Dr. Williamson is the president and CEO of the Alabama Hospital Association. He said right now Alabama is dealing with the challenges of 800 million dollars of unreimbursed personnel costs from COVID, reimbursement issues with Medicaid, an issue with the high uninsured population, and the list goes on.

Dr. Williamson was in Dothan on Tuesday to shed light on the battles statewide healthcare facilities fight each day.

“We are still a long way from recovering from COVID and the impact that had on our healthcare system,” Dr. Williamson said.

Right now, hospitals are still short-staffed. There has been improvement since the peak of the pandemic, but not enough.

“We still have hospitals with units that are closed,” Dr. Williamson said. “Salaries remain higher than they were before the pandemic, financially we are in more gray difficulty than we were before the pandemic.”

These struggles are concerning healthcare workers and experts. Dr. Williamson references a study conducted by the federal government that shows alarming numbers of rural hospitals on the brink of closing in Alabama.

“They (the study) estimated about that 60 percent of our rural hospitals were in danger of closing,” Dr. Williamson said. “But more importantly they identified that about 15 in Alabama were in danger of immediate closure.”

Dr. Williamson said if this happens it will affect everyone.

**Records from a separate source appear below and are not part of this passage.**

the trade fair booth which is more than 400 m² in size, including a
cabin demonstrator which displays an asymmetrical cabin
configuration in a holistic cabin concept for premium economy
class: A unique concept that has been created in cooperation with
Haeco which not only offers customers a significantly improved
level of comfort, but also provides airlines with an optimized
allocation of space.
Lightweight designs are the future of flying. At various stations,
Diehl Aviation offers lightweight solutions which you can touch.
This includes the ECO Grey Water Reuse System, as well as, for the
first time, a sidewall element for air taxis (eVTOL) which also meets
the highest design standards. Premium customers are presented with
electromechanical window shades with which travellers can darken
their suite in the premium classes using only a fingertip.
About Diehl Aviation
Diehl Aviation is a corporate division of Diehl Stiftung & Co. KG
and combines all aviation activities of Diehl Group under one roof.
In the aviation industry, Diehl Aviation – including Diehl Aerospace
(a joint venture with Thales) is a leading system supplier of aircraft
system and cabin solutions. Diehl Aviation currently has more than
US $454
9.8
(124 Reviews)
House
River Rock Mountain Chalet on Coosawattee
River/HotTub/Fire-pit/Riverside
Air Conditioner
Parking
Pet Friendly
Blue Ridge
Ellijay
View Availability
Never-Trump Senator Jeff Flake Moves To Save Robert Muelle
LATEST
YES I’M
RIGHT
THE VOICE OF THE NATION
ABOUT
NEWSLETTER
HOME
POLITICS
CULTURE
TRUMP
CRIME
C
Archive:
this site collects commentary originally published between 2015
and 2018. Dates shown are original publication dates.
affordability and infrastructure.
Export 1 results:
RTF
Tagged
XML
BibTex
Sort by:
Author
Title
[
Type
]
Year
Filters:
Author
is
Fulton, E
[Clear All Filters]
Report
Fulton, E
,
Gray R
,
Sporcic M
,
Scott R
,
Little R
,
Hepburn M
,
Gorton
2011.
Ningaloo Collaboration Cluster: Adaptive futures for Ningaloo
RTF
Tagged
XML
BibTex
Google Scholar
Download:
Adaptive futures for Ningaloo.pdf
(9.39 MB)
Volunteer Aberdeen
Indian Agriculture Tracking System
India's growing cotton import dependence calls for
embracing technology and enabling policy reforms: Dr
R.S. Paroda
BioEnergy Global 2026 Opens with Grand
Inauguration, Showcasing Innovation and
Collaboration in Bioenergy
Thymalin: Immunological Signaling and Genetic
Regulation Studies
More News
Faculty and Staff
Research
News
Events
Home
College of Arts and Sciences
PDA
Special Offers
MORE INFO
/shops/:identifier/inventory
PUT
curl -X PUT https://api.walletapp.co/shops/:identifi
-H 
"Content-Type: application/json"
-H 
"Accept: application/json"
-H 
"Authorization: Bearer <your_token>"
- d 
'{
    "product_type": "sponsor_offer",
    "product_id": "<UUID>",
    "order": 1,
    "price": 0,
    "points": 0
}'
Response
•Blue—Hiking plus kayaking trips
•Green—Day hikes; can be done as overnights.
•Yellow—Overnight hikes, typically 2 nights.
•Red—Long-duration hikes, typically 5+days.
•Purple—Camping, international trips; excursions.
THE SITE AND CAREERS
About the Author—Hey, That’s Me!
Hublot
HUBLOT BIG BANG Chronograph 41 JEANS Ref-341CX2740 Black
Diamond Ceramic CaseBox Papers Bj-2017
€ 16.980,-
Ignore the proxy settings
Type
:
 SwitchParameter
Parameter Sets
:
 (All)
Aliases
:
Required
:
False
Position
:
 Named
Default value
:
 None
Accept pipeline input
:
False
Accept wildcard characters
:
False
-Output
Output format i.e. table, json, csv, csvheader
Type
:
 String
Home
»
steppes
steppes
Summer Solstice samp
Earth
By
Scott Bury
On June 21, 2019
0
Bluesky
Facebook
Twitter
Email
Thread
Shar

“What we learned during COVID is that we have to have both rural hospitals and urban hospitals,” Dr. Williamson said. “Urban hospitals are there to take care of patients who need more advanced care, but they get overloaded and if it were not for the rural hospitals taking care of the patients that they can take care of, then the urban hospitals would be absolutely overwhelmed and would not be able to provide the level of care they need to for the people that they currently have in.”

He said losing these rural hospitals will directly affect the urban hospitals both in terms of timeliness of being able to provide care and seeing an influx in uninsured individuals.

So, what can be done to save these facilities? Dr. Williamson said there are no simple answers, but here is what he suggests.

“One of the most important things we can do is to close the coverage gap which involved expanding Medicaid,” Dr. Williamson said.

He emphasized there are 200,000 people in Alabama who make too much money to qualify for Medicaid or are never going to be eligible, but make too little to qualify for a marketplace plan.

“And those are individuals who are generally working they’re trying to provide for their families, and we need to do something to close that gap, so they get earlier access to healthcare, they have better health outcomes, and it helps keep hospitals that are now struggling keeps them in the game and able to provide care to their citizens,” Dr. Williamson said.

Other solutions he suggests are increase the use of LPN’s and medical assistants in bedside care and maximize the nursing pipeline.